Après vous avoir parlé des tendances culinaires à venir en 2018, on ne pouvait pas passer à côté des tendances sociétales autour du culinaire, pour le meilleur et pour le bon.

On vous propose les nouvelles tendances du côté des consommateurs, des producteurs/marques et des distributeurs.

Des générations qui se tournent vers l’alimentation responsable

La génération Z se sent de plus en plus concernée par leur alimentation et se tourne aisément vers le végétarisme et la consommation responsable.

Cette nouvelle façon de consommer a été initiée par la génération Y, notamment sensibilisée par les problèmes environnementaux. La nouvelle génération est quant à elle, née dans ce contexte où l’on est de plus en plus informé de ce qu’il se passe autour de nous. La transparence est essentielle pour elle, le bon ne suffit plus et les preuves de l’éco-responsabilité des produits sont exigées.

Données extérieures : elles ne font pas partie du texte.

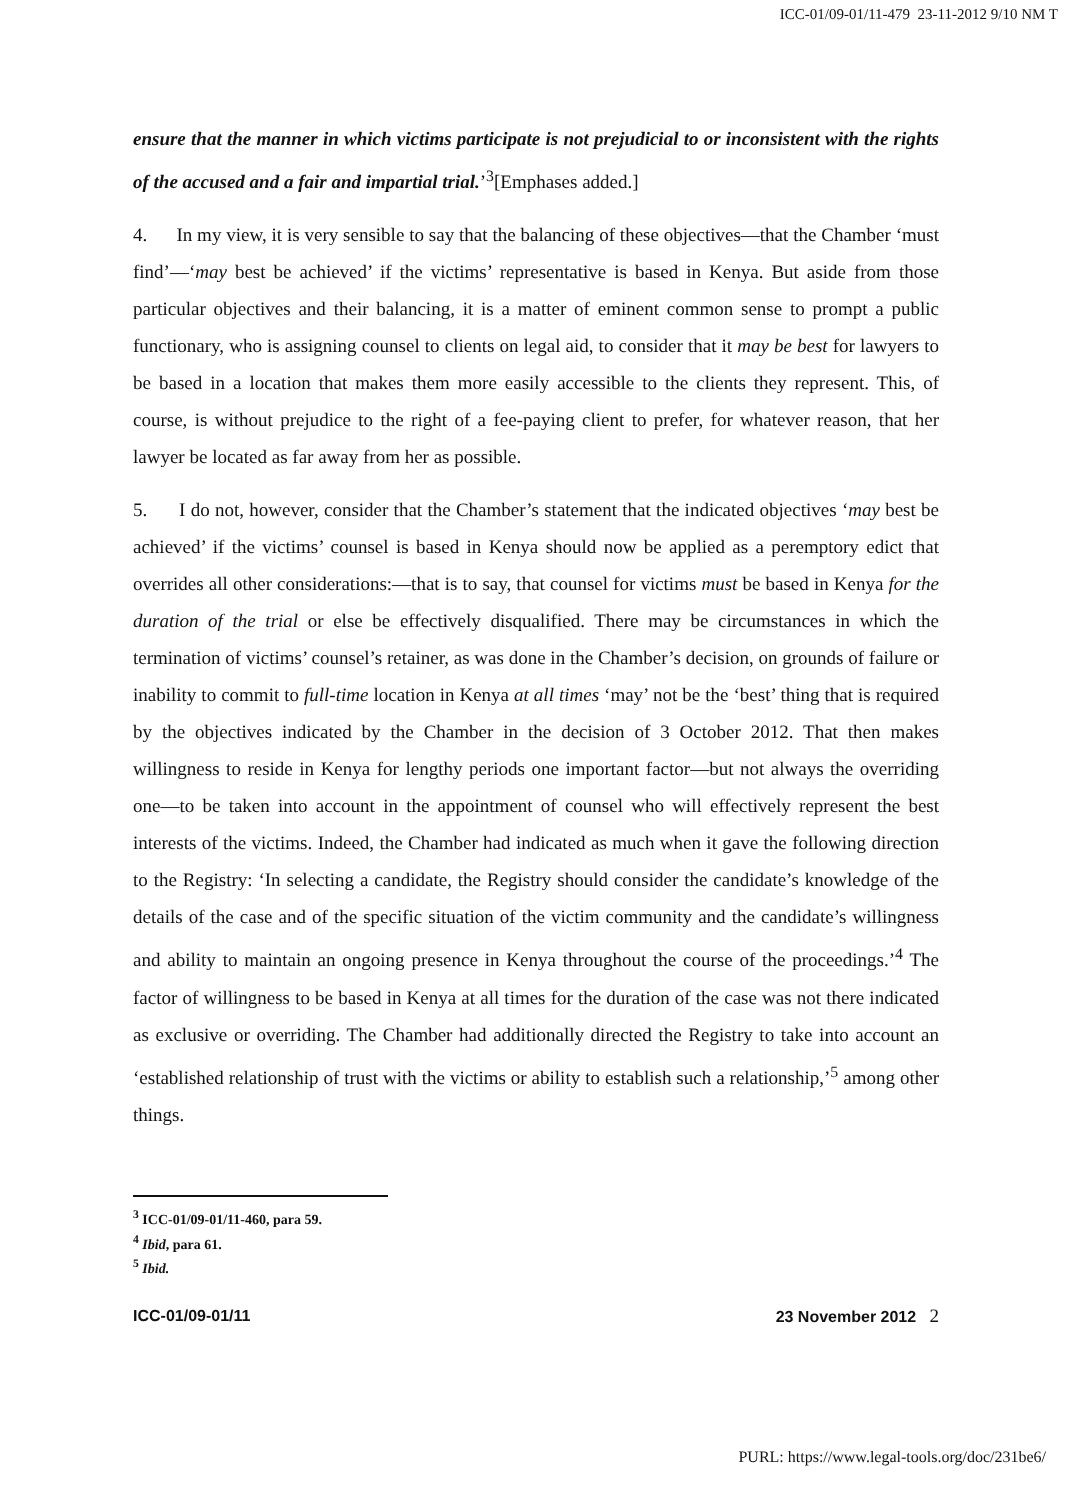ICC-01/09-01/11-479 23-11-2012 9/10 NM T
ensure that the manner in which victims participate is not prejudicial to or inconsistent with the rights of the accused and a fair and impartial trial.’<sup>3</sup>[Emphases added.]
4. In my view, it is very sensible to say that the balancing of these objectives—that the Chamber ‘must find’—‘may best be achieved’ if the victims’ representative is based in Kenya. But aside from those particular objectives and their balancing, it is a matter of eminent common sense to prompt a public functionary, who is assigning counsel to clients on legal aid, to consider that it may be best for lawyers to be based in a location that makes them more easily accessible to the clients they represent. This, of course, is without prejudice to the right of a fee-paying client to prefer, for whatever reason, that her lawyer be located as far away from her as possible.
5. I do not, however, consider that the Chamber’s statement that the indicated objectives ‘may best be achieved’ if the victims’ counsel is based in Kenya should now be applied as a peremptory edict that overrides all other considerations:—that is to say, that counsel for victims must be based in Kenya for the duration of the trial or else be effectively disqualified. There may be circumstances in which the termination of victims’ counsel’s retainer, as was done in the Chamber’s decision, on grounds of failure or inability to commit to full-time location in Kenya at all times ‘may’ not be the ‘best’ thing that is required by the objectives indicated by the Chamber in the decision of 3 October 2012. That then makes willingness to reside in Kenya for lengthy periods one important factor—but not always the overriding one—to be taken into account in the appointment of counsel who will effectively represent the best interests of the victims. Indeed, the Chamber had indicated as much when it gave the following direction to the Registry: ‘In selecting a candidate, the Registry should consider the candidate’s knowledge of the details of the case and of the specific situation of the victim community and the candidate’s willingness and ability to maintain an ongoing presence in Kenya throughout the course of the proceedings.’<sup>4</sup> The factor of willingness to be based in Kenya at all times for the duration of the case was not there indicated as exclusive or overriding. The Chamber had additionally directed the Registry to take into account an ‘established relationship of trust with the victims or ability to establish such a relationship,’<sup>5</sup> among other things.
<sup>3</sup> ICC-01/09-01/11-460, para 59.
<sup>4</sup> Ibid, para 61.
<sup>5</sup> Ibid.
ICC-01/09-01/11 23 November 2012 2
PURL: https://www.legal-tools.org/doc/231be6/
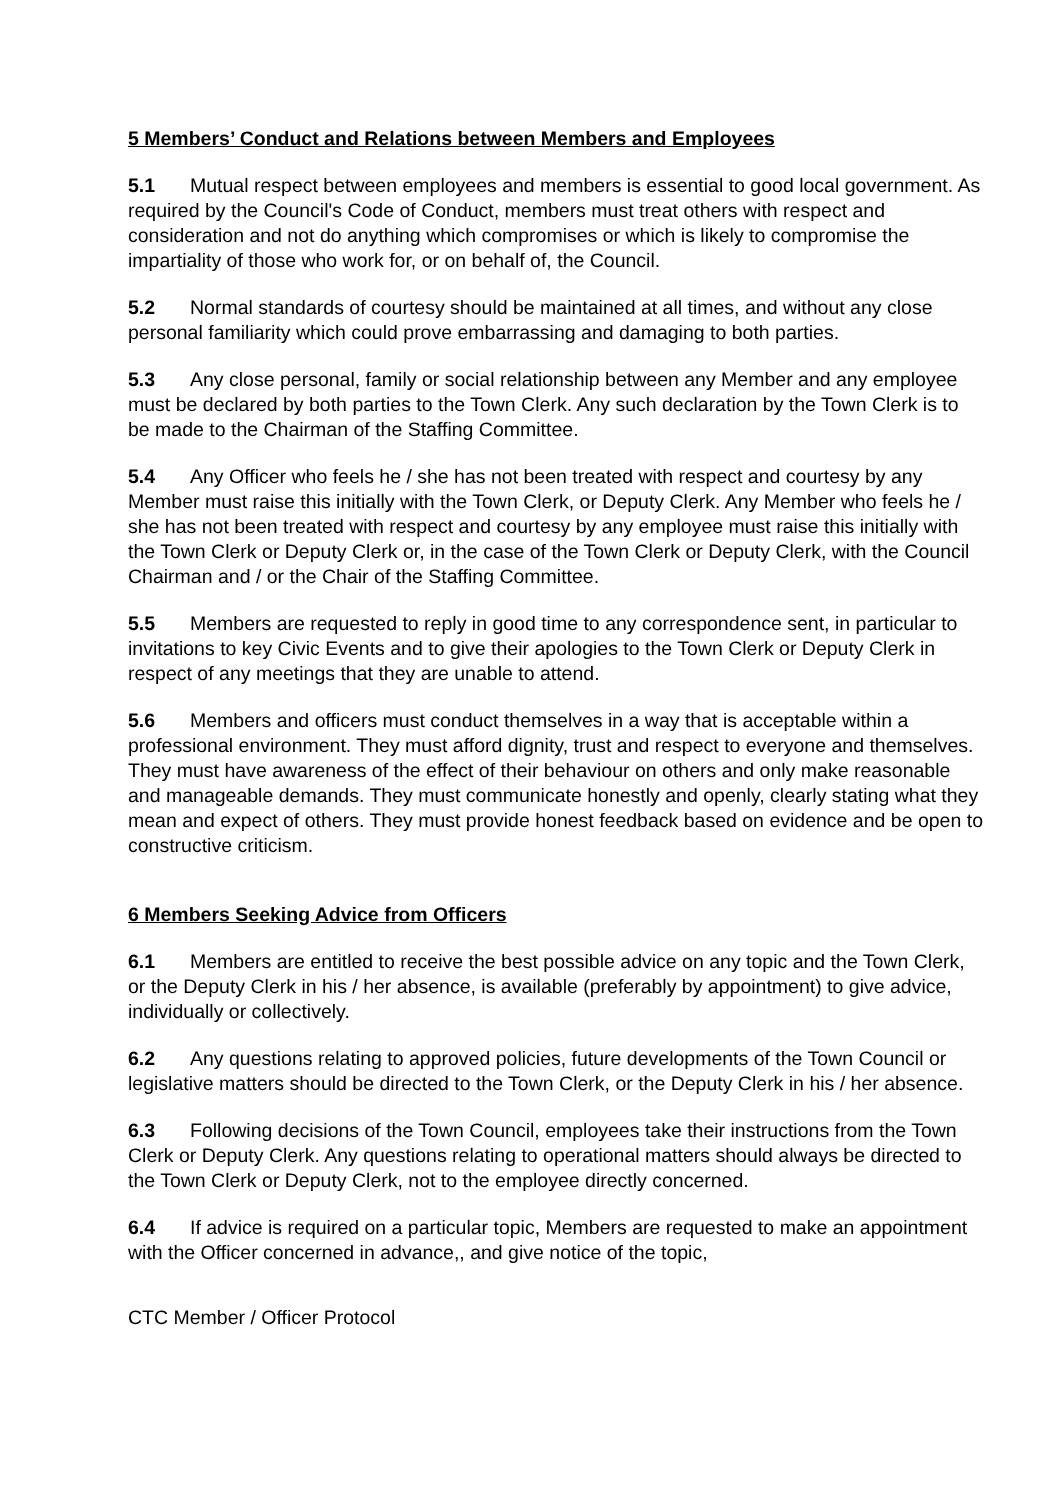5 Members’ Conduct and Relations between Members and Employees
5.1 Mutual respect between employees and members is essential to good local government. As required by the Council's Code of Conduct, members must treat others with respect and consideration and not do anything which compromises or which is likely to compromise the impartiality of those who work for, or on behalf of, the Council.
5.2 Normal standards of courtesy should be maintained at all times, and without any close personal familiarity which could prove embarrassing and damaging to both parties.
5.3 Any close personal, family or social relationship between any Member and any employee must be declared by both parties to the Town Clerk. Any such declaration by the Town Clerk is to be made to the Chairman of the Staffing Committee.
5.4 Any Officer who feels he / she has not been treated with respect and courtesy by any Member must raise this initially with the Town Clerk, or Deputy Clerk. Any Member who feels he / she has not been treated with respect and courtesy by any employee must raise this initially with the Town Clerk or Deputy Clerk or, in the case of the Town Clerk or Deputy Clerk, with the Council Chairman and / or the Chair of the Staffing Committee.
5.5 Members are requested to reply in good time to any correspondence sent, in particular to invitations to key Civic Events and to give their apologies to the Town Clerk or Deputy Clerk in respect of any meetings that they are unable to attend.
5.6 Members and officers must conduct themselves in a way that is acceptable within a professional environment. They must afford dignity, trust and respect to everyone and themselves. They must have awareness of the effect of their behaviour on others and only make reasonable and manageable demands. They must communicate honestly and openly, clearly stating what they mean and expect of others. They must provide honest feedback based on evidence and be open to constructive criticism.
6 Members Seeking Advice from Officers
6.1 Members are entitled to receive the best possible advice on any topic and the Town Clerk, or the Deputy Clerk in his / her absence, is available (preferably by appointment) to give advice, individually or collectively.
6.2 Any questions relating to approved policies, future developments of the Town Council or legislative matters should be directed to the Town Clerk, or the Deputy Clerk in his / her absence.
6.3 Following decisions of the Town Council, employees take their instructions from the Town Clerk or Deputy Clerk. Any questions relating to operational matters should always be directed to the Town Clerk or Deputy Clerk, not to the employee directly concerned.
6.4 If advice is required on a particular topic, Members are requested to make an appointment with the Officer concerned in advance,, and give notice of the topic,
CTC Member / Officer Protocol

C’est avec cette conscience que les dernières générations favorisent une alimentation healthy et bonne pour l’environnement. Un retour aux sources en quelque sorte. Le principe ancestrale de la gourmandise est préservé, le plaisir de consommer reste au centre de l’assiette. On s’éloigne simplement le plus possible de cette consommation de masse qui tant à court terme et encore plus à long terme n’est plus viable. Les protéines végétales et les légumineuses s’annoncent comme l’alternative idéale à notre surconsommation de viande.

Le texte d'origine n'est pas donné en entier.